Builders and developers are also considering a zoning policy change now under discussion in the city of Boston that would require all newly built properties over 20,000 square feet or with more than 15 residential units to be built to net zero emissions and LEED Gold standards. This would reduce buildings’ reliance on fossil fuels and prioritize electric and renewable energy, a practice some developers describe as “electrifying” buildings.
That change would tack on an additional 7 to 9 percent in construction costs, Northrop said, on top of all the other factors. All told, building an office tower — like the 17-story building Skanska opened in 2018 on Seaport Boulevard — will cost substantially more than it did just a few years ago.
“If we were to take 121 Seaport, escalate to building in today’s dollars and electrifying it, it would probably cost us about $276 million in construction, compared to $170 (million) that we built it for,” Northrop said.
Some large-scale developers and builders have taken to stockpiling materials on their construction sites or in nearby warehouses, hoping to avoid price fluctuations midproject.

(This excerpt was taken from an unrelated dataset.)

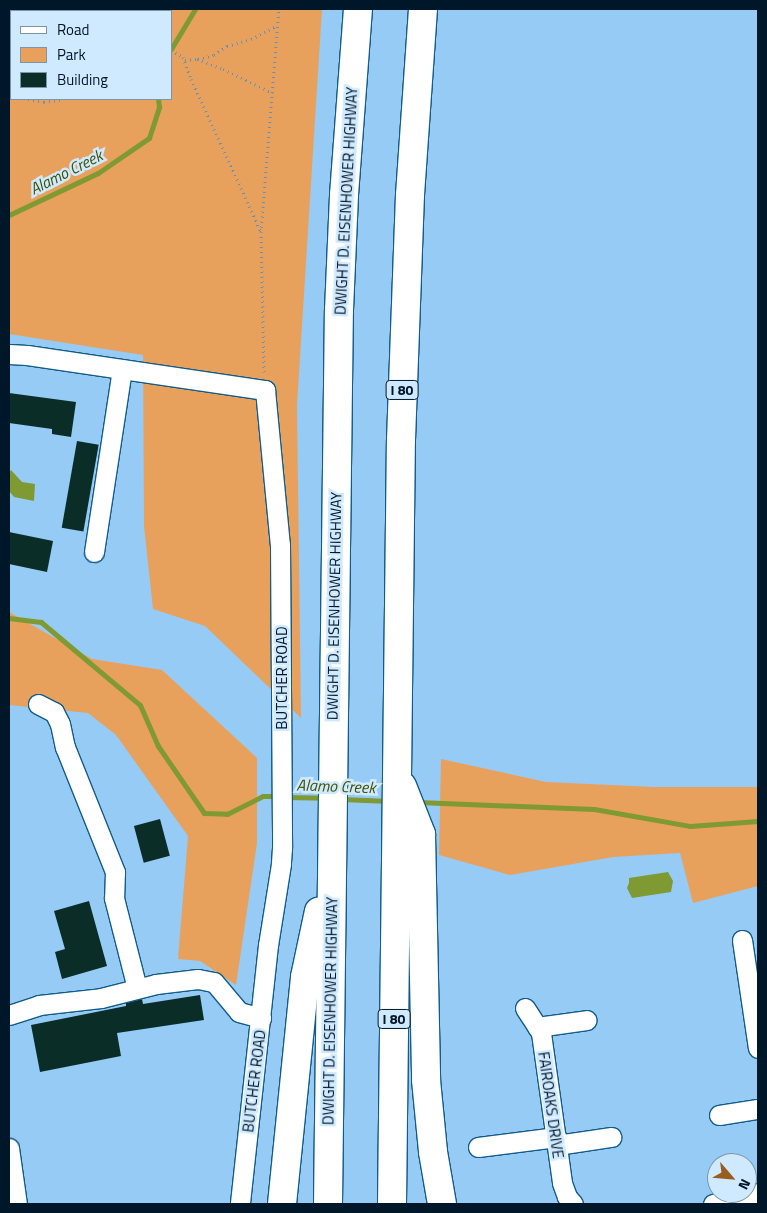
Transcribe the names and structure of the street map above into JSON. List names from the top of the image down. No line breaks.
{"streets":{"highway":["DWIGHT D. EISENHOWER HIGHWAY","I 80"],"street":["BUTCHER ROAD","FAIROAKS DRIVE"]},"water":["Alamo Creek"],"legend":["Road","Park","Building"],"north":"bottom right"}
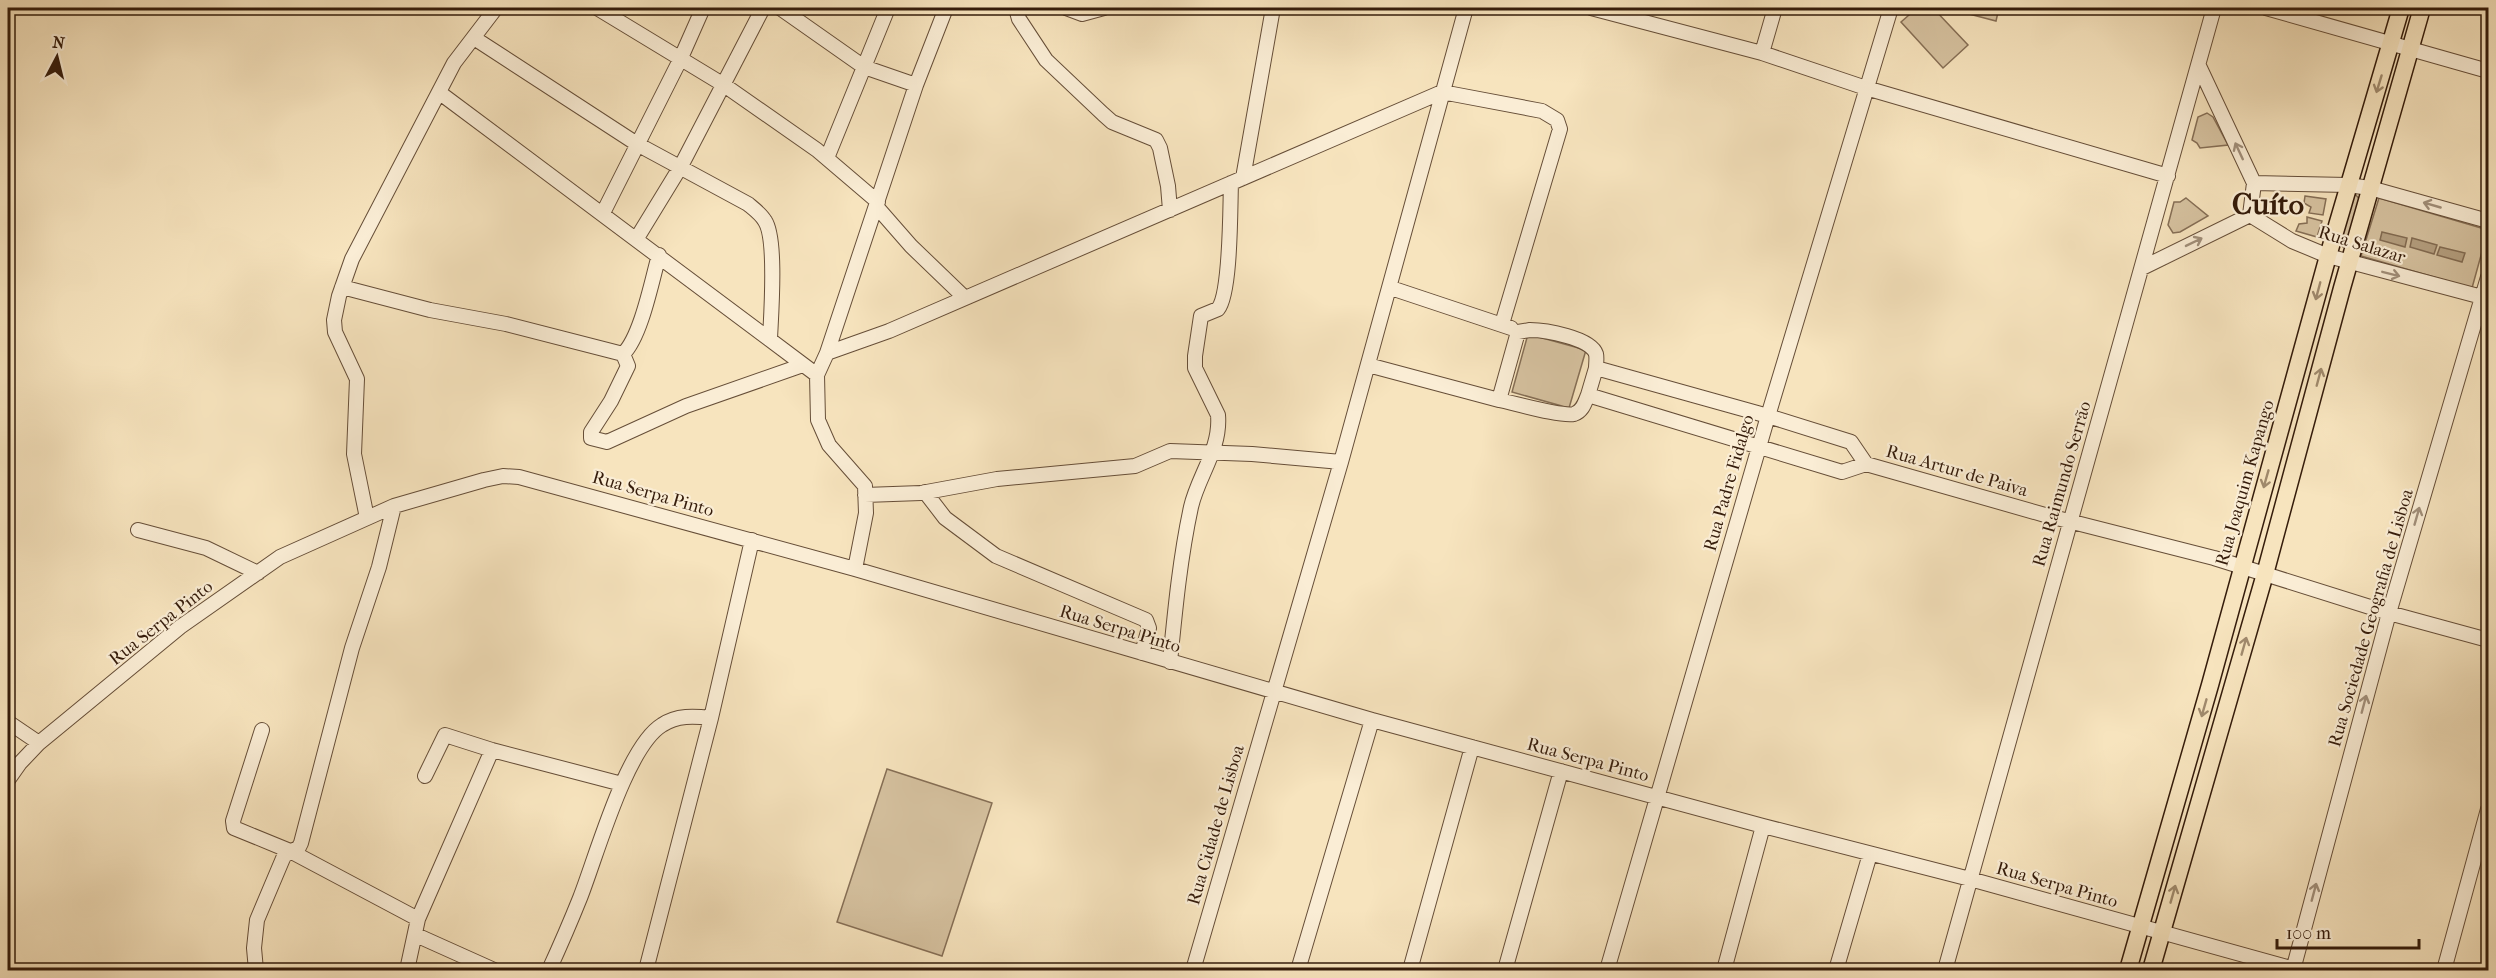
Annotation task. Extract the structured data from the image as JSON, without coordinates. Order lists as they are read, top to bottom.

The HYM Investment Group has been doing that at Suffolk Downs, the 161-acre former horse track on the Revere-East Boston line where they aim to build 10,000 housing units and millions of square feet of commercial space in the coming years. In August, HYM and its partners National Real Estate Advisors and Cathexis landed a $150 million construction loan for the project’s first phase — one of just a handful of such loans that closed across the United States that month, said Tom O’Brien, founding partner at HYM.
“The construction lending market is frozen in the United States,” O’Brien said. “The regulatory authorities are putting pressure on banks to tighten up their lending standards, and to essentially do less.”
And doing less — less lending, and by extension less building — may ultimately give costs room to cool.